> [Work to complete]: Go through the entries below and print each one exactly.

+++ Task input +++

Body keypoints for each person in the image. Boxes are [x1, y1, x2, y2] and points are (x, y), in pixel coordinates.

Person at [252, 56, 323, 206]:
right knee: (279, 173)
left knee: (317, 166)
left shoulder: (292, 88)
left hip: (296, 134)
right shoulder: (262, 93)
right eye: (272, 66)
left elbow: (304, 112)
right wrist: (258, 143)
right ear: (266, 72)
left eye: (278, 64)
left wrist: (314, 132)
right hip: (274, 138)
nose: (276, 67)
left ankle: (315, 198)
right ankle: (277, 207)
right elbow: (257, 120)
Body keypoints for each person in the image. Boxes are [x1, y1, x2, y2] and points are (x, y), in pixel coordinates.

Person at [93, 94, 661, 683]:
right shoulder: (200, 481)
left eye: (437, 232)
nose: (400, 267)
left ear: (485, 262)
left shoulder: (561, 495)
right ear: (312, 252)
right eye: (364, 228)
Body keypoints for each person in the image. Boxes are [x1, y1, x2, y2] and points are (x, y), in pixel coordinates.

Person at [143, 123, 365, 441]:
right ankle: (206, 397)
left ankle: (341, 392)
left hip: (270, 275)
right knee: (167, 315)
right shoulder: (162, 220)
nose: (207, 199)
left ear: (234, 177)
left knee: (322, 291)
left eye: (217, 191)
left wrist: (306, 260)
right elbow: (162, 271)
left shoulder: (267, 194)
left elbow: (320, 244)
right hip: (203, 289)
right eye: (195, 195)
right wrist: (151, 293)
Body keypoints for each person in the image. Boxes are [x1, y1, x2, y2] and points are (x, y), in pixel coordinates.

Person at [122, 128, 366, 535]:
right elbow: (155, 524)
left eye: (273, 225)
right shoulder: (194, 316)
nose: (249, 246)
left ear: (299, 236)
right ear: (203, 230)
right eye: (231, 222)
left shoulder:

+++

> [Final answer]:
Body keypoints for each person in the image. Boxes are [x1, y1, x2, y2] and points are (x, y), in pixel coordinates.

Person at [252, 56, 323, 206]:
right knee: (279, 173)
left knee: (317, 166)
left shoulder: (292, 88)
left hip: (296, 134)
right shoulder: (262, 93)
right eye: (272, 66)
left elbow: (304, 112)
right wrist: (258, 143)
right ear: (266, 72)
left eye: (278, 64)
left wrist: (314, 132)
right hip: (274, 138)
nose: (276, 67)
left ankle: (315, 198)
right ankle: (277, 207)
right elbow: (257, 120)
Body keypoints for each person in the image. Boxes are [x1, y1, x2, y2] and points are (x, y), in pixel coordinates.

Person at [93, 94, 661, 683]:
right shoulder: (200, 481)
left eye: (437, 232)
nose: (400, 267)
left ear: (485, 262)
left shoulder: (561, 495)
right ear: (312, 252)
right eye: (364, 228)
Body keypoints for each person in the image. Boxes are [x1, y1, x2, y2] and points are (x, y), in pixel coordinates.

Person at [143, 123, 365, 441]:
right ankle: (206, 397)
left ankle: (341, 392)
left hip: (270, 275)
right knee: (167, 315)
right shoulder: (162, 220)
nose: (207, 199)
left ear: (234, 177)
left knee: (322, 291)
left eye: (217, 191)
left wrist: (306, 260)
right elbow: (162, 271)
left shoulder: (267, 194)
left elbow: (320, 244)
right hip: (203, 289)
right eye: (195, 195)
right wrist: (151, 293)
Body keypoints for each person in the image. Boxes are [x1, y1, x2, y2] and points are (x, y), in pixel coordinates.

Person at [122, 128, 366, 535]:
right elbow: (155, 524)
left eye: (273, 225)
right shoulder: (194, 316)
nose: (249, 246)
left ear: (299, 236)
right ear: (203, 230)
right eye: (231, 222)
left shoulder:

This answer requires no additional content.